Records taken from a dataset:
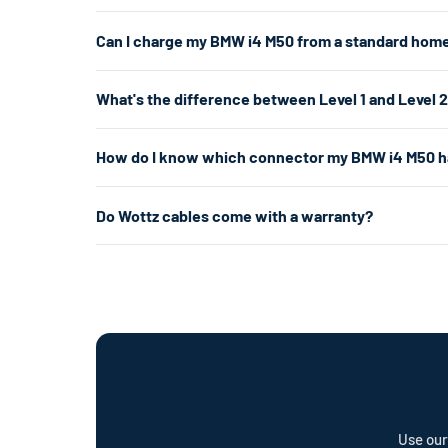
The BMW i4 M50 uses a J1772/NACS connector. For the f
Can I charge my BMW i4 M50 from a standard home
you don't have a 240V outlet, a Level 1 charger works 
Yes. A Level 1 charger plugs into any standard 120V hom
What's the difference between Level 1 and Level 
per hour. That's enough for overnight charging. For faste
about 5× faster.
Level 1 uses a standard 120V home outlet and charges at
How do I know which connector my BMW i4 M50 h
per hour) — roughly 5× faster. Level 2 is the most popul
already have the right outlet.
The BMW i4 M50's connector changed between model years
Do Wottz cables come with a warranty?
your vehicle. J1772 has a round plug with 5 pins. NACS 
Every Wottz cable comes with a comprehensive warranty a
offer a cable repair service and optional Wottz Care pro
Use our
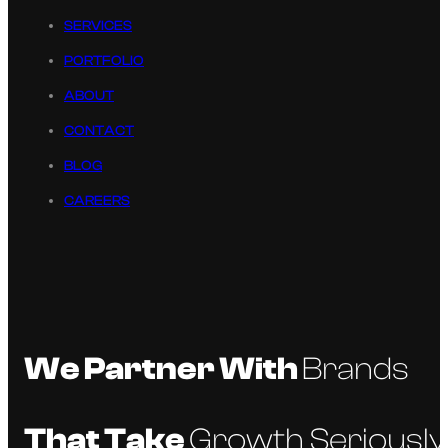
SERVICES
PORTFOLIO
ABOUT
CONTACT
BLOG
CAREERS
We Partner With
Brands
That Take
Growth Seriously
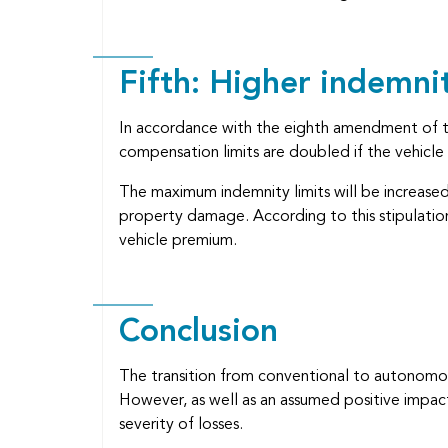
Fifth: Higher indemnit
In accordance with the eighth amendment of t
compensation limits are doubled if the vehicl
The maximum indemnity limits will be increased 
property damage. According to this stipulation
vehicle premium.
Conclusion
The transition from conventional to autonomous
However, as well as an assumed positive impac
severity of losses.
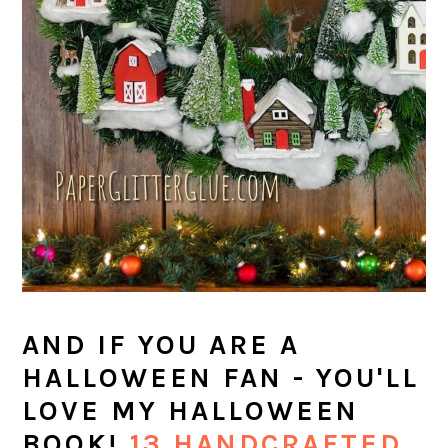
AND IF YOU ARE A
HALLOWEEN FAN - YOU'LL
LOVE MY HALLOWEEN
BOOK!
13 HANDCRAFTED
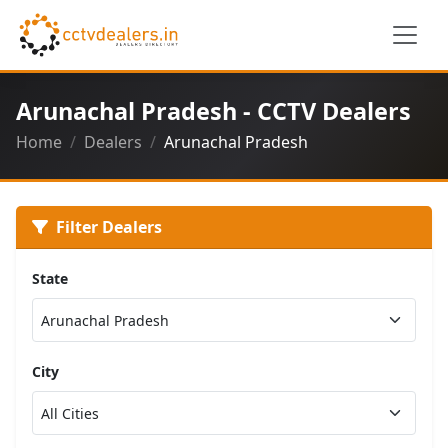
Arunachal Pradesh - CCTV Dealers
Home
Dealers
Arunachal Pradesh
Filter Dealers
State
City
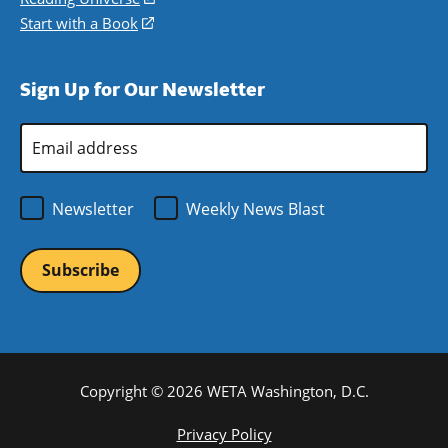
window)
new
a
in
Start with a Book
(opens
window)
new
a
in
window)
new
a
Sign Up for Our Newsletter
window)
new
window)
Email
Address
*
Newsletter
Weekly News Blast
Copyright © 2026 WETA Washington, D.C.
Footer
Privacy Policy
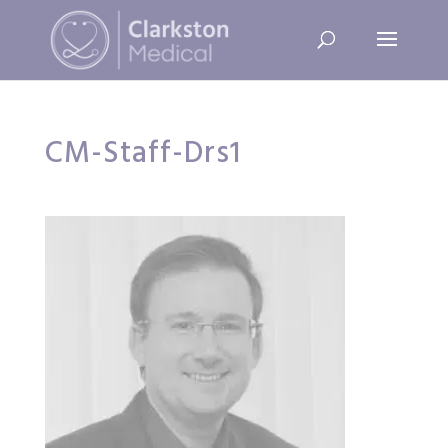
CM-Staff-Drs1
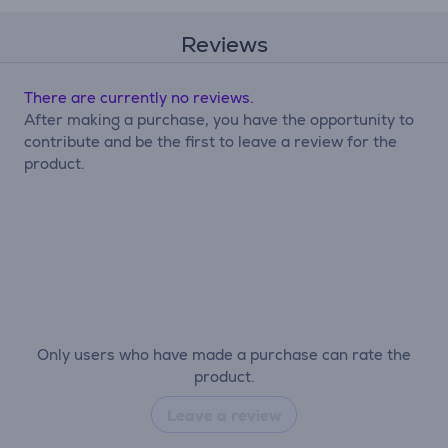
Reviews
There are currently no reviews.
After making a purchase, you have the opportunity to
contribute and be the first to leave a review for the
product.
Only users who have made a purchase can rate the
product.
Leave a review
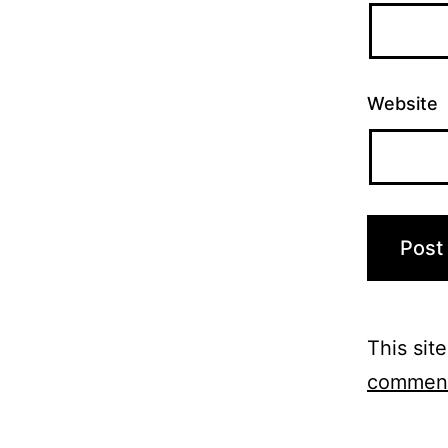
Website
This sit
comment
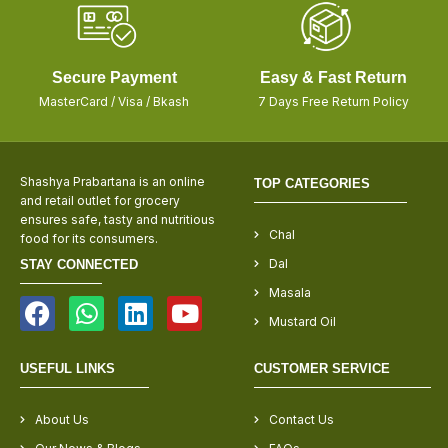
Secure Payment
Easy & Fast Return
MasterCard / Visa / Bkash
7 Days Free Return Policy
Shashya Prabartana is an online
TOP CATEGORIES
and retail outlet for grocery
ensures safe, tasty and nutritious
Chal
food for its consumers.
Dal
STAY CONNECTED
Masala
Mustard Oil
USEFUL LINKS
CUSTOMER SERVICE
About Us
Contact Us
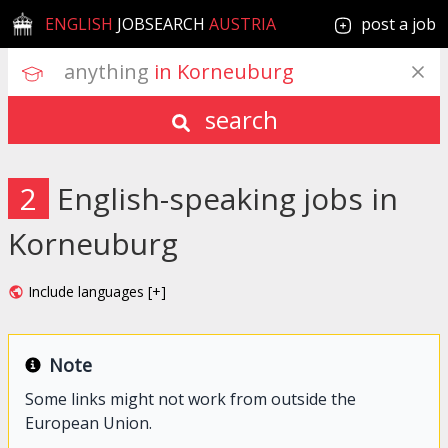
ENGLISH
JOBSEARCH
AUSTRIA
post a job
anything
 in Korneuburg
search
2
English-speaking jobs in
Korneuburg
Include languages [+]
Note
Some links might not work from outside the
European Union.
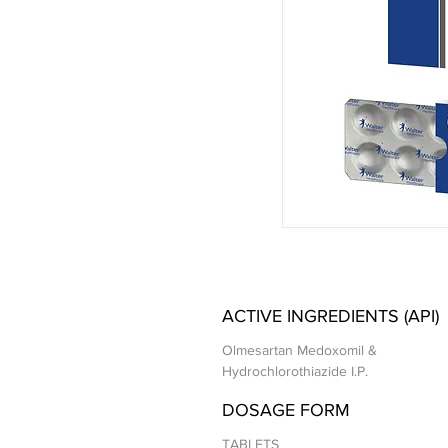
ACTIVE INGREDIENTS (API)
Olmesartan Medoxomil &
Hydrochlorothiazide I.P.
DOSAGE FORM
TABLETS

● ASSIGNMENT:
Which of the lines above contain the word "hour"? Extract each one in full.

● ANSWER TO THIS EXERCISE:
per hour. That's enough for overnight charging. For faste
per hour) — roughly 5× faster. Level 2 is the most popul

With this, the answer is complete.